Furthermore, both the wind and the thermal distortions, even if within the resistance limits, can over time trigger phenomena of cyclical effort within the metal structuressuch as to lead to a collapse (partial or total) even with loads far from the limits of resistance. The structure subject to the failure is recently built, in operation for a few years, so fatigue phenomena could be induced not by the absence of maintenance but possibly from building or design defects.

Design complexity and risk margin

Useless at the moment to support theses without technical reliefs and evidencewhich will probably require a lot of time of investigation. The design of the support structure of the large general signs, also considered the position at the top of a skyscraper, takes place in a context dominated by a computational complexity.
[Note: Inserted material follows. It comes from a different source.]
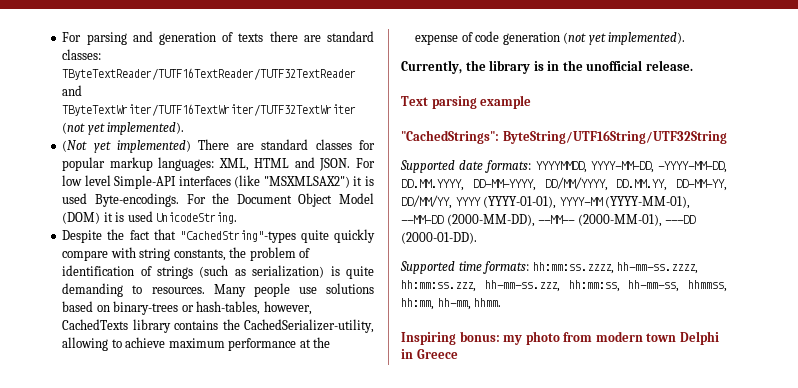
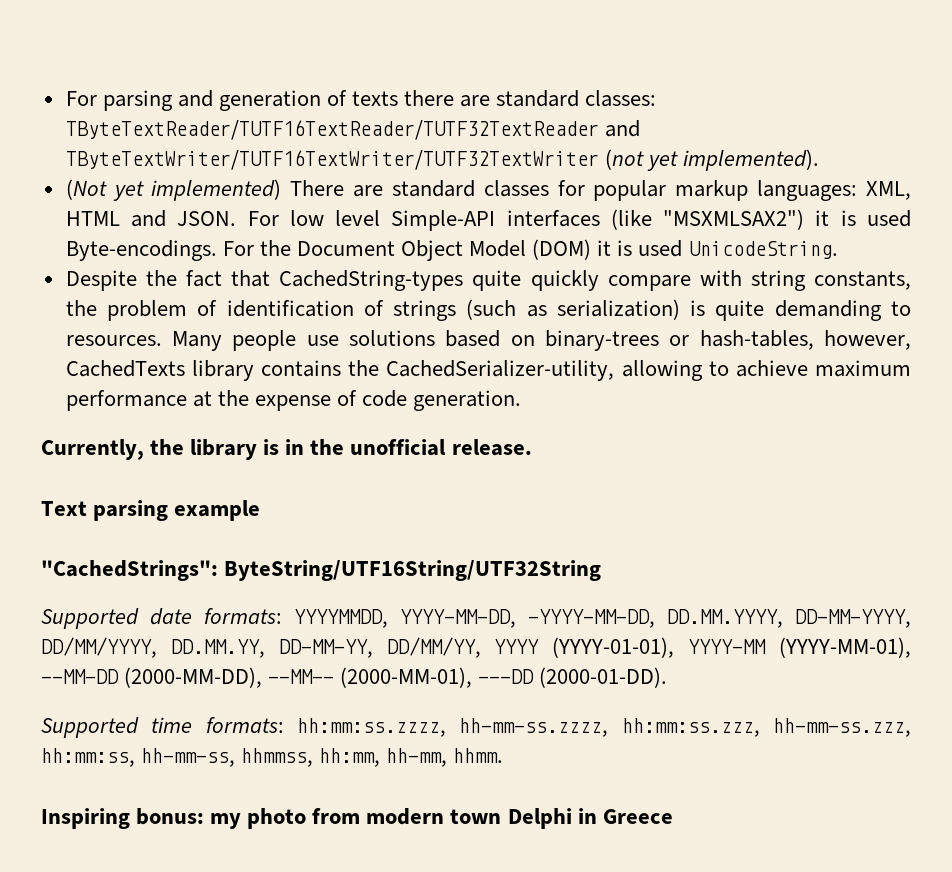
[179,230,296,243] "CachedString"-types -> [279,270,464,291] CachedString-types
[502,32,686,45] generation (not yet implemented). -> [413,390,522,411] generation.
This complexity must not represent a justification for what happened, because surely the technical responsibilities will be ascertained, however it must represent a brake on immediate conclusions in front of a single photographic report reported by the press. Pending the results of the technical appraisals, it should be remembered how the complexity of the structure may have possibly induced more causes between them related.

Premises underlining how modern skyscrapers are real engineering challengeswhich as of course never lose sight of the safety priority required by the technical standards, without however forgetting that Safety is a semi -profound concept which accepts a very limited but existing margin of error. The Zero risk does not exist in any scientific and technical fields.

As repeated several times in these days by several technicians, “A tree that falls compared to a growing forest makes more noise.” In the face of the limited cases of collapses, there are millions of similar structures that perform their exercise very well, guaranteeing people with safety to people. A concept similar to aerial tragedies: despite every now and then, a plane crash occur (with almost fatal consequences), the statistics show that air transport is among the safest. Engineering, like medicine, is a reliable science but still affected by a minimum margin of human error. As there may be risks, albeit minimal, deriving from an operation in the operating room, similar risks, always limited, can also exist, also in the design of very complex structures.

The steps forward in terms of safety and reliability have matured over time also thanks to the understanding of errors. From the collapses you learn to avoid others in the future. So engineering has also progressed over time. Unfortunately in recent times we have witnessed more frequently in collapses due to the absence of maintenance: even if This is not the case of the news of the general tear, that of maintenance is on the contrary a lesson that is hard to learn.